Konkretes Handeln, nicht Wunschvorstellung, zeigt an, wo wir als Gemeinschaft stehen. In der Selbstverwaltung muss die Form dem Leben, der Dynamik sozialer Prozesse folgen. Festgezurrte Strukturen dürfen nur als Momentaufnahme gelten, um nicht die Weiterentwicklung einer Organisation zu behindern. Selbstverwaltung wird – so verstanden – zu einem konstitutiven Element einer freien Schule, eines freien Bildungswesens schlechthin, insbesondere für eine Pädagogik, die sich eine »Erziehung zur Freiheit« auf die Fahnen geschrieben hat – die nicht nur für die Kinder, sondern auch für Lehrer und Eltern als Lerngemeinschaft in Anspruch genommen werden soll.

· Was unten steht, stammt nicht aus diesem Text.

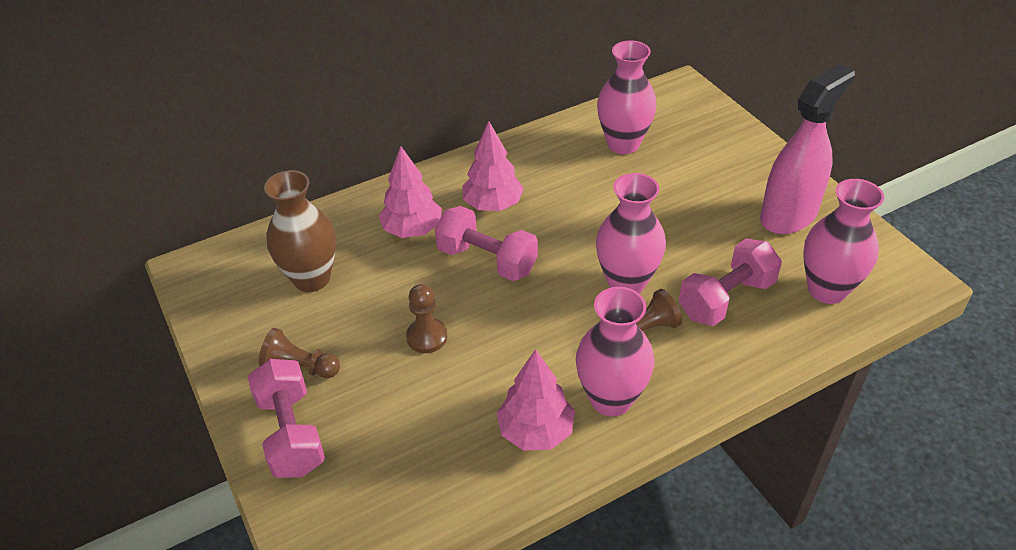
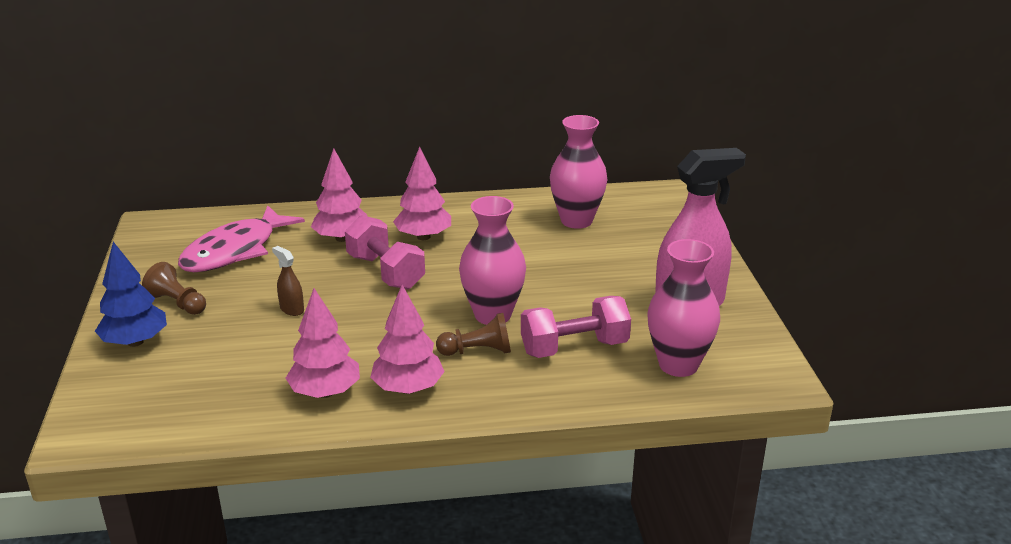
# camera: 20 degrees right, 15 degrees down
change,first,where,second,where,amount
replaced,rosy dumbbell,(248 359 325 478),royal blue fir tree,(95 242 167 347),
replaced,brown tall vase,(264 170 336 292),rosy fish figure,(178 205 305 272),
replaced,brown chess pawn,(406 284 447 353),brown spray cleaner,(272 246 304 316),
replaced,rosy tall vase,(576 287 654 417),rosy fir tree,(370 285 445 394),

Keine Gemeinschaft ohne etwas, das sie übersteigt

Dass ein Individuum ohne die tragende Gemeinschaft nicht auskommt, ist eine Binsenweisheit. Auch dass es heute keine Gemeinschaft mehr geben kann, ohne den individuellen Beitrag eines jeden Mitgliedes dieser Gemeinschaft, gehört zum Standard moderner Organisationsentwicklung. Neu ist allerdings die systematische und methodische Umsetzung der Erkenntnis, dass keine Gemeinschaft in Zukunft existieren kann, ohne etwas, was sie übersteigt. Hier kommen höhere Gemeinschaftskräfte ins Spiel, die über uns hinausgehen. Manchmal – in Sternstunden – bekommen wir sie zu fassen, wenn wir merken, dass ein Gespräch mehr ermöglichte, als die Fähigkeiten der einzelnen Gesprächspartner. Das setzt neue soziale Wahrnehmungsfähigkeiten voraus, die im »selbstverwalteten« Schulalltag erübt werden können. Soziale Intuition geht über die Möglichkeiten einer verstandes- oder vorstellungsgesteuerten Strukturbildung und Organisationsentwicklung hinaus und knüpft zugleich direkt an die reale Verantwortungsbereitschaft, an die konkreten Handlungsmöglichkeiten jedes einzelnen Menschen an. Dadurch eröffnen sich überraschend neue Gestaltungsmöglichkeiten, die festgefahrene »Interessenlager« und »Selbstbehauptungen« überwinden. Erlebt man dies, lernt man Selbstverwaltung lieben. Florian Osswald brachte es ins Bild: Er übte mit seiner Klasse in einer Scheune über einen hohen, langen Dachbalken zu balancieren. Die Klasse stand unten und feuerte jeden an: »Du schaffst es!« – Jeder kam hinüber, selbst der Ängstlichste. Hätte einer gezweifelt, wäre er vielleicht abgestürzt.

Mut, Zuspruch und gegenseitige Anerkennung sind neue »Führungsqualitäten«, die der allgemeinen antisozialen Fliehkraft der Gegenwart standhalten. Es scheint, dass dieser Kongress nicht zufällig an Michaeli stattgefunden hat.